Benang dan Pena yang Menantang Jalan Hidup

Silvia Piobang bersama sang ibu tercinta Suryati. dok silvia

Yunisma

Wartawati Topsatu.com

Mentari baru saja muncul di ufuk timur, namun langit Kota Padang masih disungkup kabut asap yang terjadi beberapa pekan belakang di 2019. Suryati, 61 tahun mendorong motor roda tiga yang telah dimodifikasi milik anak semata wayangnya, Silvia Piobang.

Setelah motor keluar dari pagar halaman rumah, perempuan paruh baya itu pun mendorong Silvia yang duduk di kursi roda. Kemudian dia mengangkat tubuh Silvia dari kursi ke sepeda motor. Setelah posisi Silvia pas dan aman, Suryati pun mengangkat dan menyangkutkan kursi roda di belakang motor. Pemandangan itu selalu terlihat, tatkala ibu dan anak itu keluar rumah.

Sepeda roda tiga itu baru beberapa bulan ini menjadi teman bagi Silvia dan ibunya. Sepeda motor itu dirancang khusus untuk Silvia penyandang disabilitas yang kini namanya tak asing bagi para perajut di Sumatera Barat. Hasil karya Silvia sudah sampai ke sejumlah negara. Seperti Filandia, Australia, dan New Zealand.

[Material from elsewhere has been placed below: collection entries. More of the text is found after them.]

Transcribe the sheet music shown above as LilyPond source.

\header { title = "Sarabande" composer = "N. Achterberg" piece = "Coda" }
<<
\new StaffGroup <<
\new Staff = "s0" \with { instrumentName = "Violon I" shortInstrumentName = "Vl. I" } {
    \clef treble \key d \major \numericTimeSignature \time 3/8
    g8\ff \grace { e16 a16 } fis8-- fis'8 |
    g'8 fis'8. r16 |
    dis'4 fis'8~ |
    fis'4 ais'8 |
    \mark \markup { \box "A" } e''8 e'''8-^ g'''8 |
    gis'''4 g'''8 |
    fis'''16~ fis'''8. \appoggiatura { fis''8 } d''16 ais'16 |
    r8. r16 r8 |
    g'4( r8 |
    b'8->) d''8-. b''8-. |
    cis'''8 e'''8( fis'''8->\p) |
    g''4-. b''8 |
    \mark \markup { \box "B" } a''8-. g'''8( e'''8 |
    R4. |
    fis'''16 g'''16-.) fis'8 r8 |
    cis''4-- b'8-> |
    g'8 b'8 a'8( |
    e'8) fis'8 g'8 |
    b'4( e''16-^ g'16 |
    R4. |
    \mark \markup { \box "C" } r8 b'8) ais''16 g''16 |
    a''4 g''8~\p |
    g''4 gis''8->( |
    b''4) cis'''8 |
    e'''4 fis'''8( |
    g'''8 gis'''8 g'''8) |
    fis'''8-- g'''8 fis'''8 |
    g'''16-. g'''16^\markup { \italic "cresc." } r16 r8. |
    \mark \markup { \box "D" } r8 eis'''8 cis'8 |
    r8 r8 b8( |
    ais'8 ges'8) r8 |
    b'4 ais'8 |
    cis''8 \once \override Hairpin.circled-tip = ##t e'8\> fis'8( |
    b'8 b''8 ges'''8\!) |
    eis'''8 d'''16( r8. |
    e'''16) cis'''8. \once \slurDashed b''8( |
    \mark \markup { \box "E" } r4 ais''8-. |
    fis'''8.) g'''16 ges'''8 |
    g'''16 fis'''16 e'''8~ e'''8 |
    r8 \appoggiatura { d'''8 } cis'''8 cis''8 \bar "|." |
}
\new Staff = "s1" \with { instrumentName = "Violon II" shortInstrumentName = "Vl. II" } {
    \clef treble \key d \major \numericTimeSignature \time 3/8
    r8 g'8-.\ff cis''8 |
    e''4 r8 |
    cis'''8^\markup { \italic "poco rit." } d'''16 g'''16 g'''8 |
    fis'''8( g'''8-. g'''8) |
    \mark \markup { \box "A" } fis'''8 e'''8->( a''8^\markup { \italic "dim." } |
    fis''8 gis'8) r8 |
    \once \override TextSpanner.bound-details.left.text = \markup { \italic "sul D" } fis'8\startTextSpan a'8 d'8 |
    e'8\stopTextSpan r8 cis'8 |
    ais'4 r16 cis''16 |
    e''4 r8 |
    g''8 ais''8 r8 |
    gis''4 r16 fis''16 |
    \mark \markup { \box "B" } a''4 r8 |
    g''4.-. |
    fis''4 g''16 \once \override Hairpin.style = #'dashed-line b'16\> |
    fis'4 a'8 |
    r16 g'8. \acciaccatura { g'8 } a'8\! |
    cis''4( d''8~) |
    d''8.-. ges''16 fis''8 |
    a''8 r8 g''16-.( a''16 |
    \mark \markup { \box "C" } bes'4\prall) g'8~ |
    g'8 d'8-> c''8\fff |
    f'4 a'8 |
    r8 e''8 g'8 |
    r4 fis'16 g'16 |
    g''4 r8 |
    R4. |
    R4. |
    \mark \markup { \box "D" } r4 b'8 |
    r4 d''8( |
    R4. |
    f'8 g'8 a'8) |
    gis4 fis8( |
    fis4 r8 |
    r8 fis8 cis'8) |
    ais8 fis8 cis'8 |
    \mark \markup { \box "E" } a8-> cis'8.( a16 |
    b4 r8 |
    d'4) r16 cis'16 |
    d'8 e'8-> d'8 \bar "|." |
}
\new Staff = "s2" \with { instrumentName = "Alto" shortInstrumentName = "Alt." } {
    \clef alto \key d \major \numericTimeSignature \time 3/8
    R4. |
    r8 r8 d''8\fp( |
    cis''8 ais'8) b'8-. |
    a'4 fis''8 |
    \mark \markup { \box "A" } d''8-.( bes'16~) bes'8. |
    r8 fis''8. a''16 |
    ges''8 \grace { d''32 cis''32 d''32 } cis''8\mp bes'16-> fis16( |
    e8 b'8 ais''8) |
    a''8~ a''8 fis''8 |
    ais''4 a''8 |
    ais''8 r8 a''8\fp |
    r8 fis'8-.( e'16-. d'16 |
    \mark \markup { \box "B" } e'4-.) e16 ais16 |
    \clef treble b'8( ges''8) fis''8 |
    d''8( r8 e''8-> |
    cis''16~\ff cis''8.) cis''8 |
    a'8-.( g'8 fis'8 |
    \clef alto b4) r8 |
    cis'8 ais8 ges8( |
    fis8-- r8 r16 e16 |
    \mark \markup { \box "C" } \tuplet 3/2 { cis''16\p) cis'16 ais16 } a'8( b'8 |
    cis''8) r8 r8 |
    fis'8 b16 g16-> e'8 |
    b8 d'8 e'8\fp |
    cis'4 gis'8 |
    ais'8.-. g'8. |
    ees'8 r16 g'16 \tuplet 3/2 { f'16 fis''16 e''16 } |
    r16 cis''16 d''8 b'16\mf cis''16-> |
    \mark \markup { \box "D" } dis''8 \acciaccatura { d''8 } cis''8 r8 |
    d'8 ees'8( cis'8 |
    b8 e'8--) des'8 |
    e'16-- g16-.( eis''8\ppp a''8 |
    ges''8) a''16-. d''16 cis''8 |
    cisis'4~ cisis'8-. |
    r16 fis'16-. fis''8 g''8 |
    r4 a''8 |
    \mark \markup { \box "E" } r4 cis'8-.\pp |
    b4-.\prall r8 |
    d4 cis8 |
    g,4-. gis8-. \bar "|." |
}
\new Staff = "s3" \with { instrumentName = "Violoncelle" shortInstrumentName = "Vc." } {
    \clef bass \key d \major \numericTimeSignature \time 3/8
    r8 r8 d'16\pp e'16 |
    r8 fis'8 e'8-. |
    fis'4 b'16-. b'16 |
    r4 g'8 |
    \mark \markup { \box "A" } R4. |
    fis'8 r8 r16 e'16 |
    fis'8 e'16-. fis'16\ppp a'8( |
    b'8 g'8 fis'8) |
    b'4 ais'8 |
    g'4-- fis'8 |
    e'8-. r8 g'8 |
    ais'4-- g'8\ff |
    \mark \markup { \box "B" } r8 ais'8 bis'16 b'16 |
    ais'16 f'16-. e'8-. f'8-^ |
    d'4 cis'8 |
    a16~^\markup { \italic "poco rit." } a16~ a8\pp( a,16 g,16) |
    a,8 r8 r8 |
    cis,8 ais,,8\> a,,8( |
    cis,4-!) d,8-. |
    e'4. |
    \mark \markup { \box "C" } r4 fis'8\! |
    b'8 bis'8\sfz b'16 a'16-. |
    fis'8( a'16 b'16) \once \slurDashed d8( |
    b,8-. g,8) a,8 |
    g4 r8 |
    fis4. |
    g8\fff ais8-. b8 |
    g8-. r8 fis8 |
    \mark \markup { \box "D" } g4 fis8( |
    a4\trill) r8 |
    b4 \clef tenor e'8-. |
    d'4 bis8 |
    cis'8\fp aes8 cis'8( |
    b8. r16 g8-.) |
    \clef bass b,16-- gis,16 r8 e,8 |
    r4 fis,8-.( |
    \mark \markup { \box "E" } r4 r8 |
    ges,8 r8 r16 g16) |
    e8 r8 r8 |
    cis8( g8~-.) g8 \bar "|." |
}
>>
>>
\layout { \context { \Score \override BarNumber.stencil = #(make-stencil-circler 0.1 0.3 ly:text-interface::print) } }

Silvia harus menjalani takdir tanpa bisa menggunakan dua kaki, pasca kecelakaan pada 2001 lalu. Peristiwa itu mengakibatnya dia lumpuh total, karena tulang cidera tulang punggung belakang. Sejak saat itu Silvia harus menggunakan kursi roda kemana pergi. Amak, begitu panggilan sayang untuk ibunya selalu setia mememani kemana pergi. Mereka silih berganti, mengendarai sepeda motor tiga roda tersebut.

Pasca mengalami ujian paling berat dalam hidup, hari-harinya sepi tak bertepi. Empat tahun lamanya terbaring ditempat tidur. Dalam waktu itu, berkali-kali dia sempat berpikir untuk bunuh diri. Sebab, dua kaki yang biasa digunakan melangkah tak lagi berfungsi.

“Saya begitu terpuruk ketika itu. Berkali-kali mencoba ingin bunuh diri. Sebab saya tidak menerima takdir dari Allah. Saya sering bertanya, kenapa saya harus mendapat cobaan buruk itu. Namun amak selalu menyemangati. Beliau terus dan terus bilang ke saya, nak, kamu harus kuat. Yakinlah cobaan ini ada hikmahnya. Kamu jangan pernah menyerah. Kita pasti kuat. Selagi kita meminta kepada Allah,” kata Silvia mengulang pesan Amaknya.

Bertahun-tahun larut dalam keputusasaan, karena tak bisa berbuat apa-apa untuk diri sendiri. Rasa tidak berguna dan menyusahkan amaknya terus saja bergelayut dalam benak. Lagi-lagi amaknya dengan penuh kesabaran dan keiklasan, menuntun Silvia ke jalan yang benar. Berbagai upaya dilakukan sang amak, mulai dengan memutarkan ceramah-ceramah agama, ayat-ayat Alquran dan lainnya.

Dalam berjalannya waktu, selama menjalani pengobatan Silvia terus kontrol ke dokter. Hingga suatu hari dia melihat seorang perawat di salah satu rumah sakit di Padang sedang belajar merajut. Spontan saja perempuan lulusan DIII sebuah perguruan tinggi di Padang itu tersihir. “Tiba-tiba saya ingin pula merajut. Sebab saya lihat cara perawat itu merajut begitu mudah,” katanya mengulang kenangan.

Sepulang dari kontrol, perempuan kelahiran 18 Januari 1980 ini meminta amaknya untuk membeli benang dan jarum rajut. Dia mencoba dan terus mencoba. Sebab tak ada hal lain yang bisa dia lakukan. Hingga muncul keinginan Silvia untuk mengikuti pelatihan merajut. Sejak saat itu, hari-harinya mulai terang. Rasa diri tak berguna mulai memudar. Tak cukup lama bagi Silvia belajar merajut hingga menghasilkan sebuah karya bernilai pada 2015. Dalam ketidakpercaayaan berkarya sebagai penyandang disabilitas, Silvia mendaftar sebagai pelaku usaha kecil menengah di kantor lurah tempat dia berdomisili.

Rasa tidak percaya dirinya itu perlahan hilang, karena banyak support dari sesama pelaku UKM. Support itu terus saja menerangi hari Silvia membuat rajutan.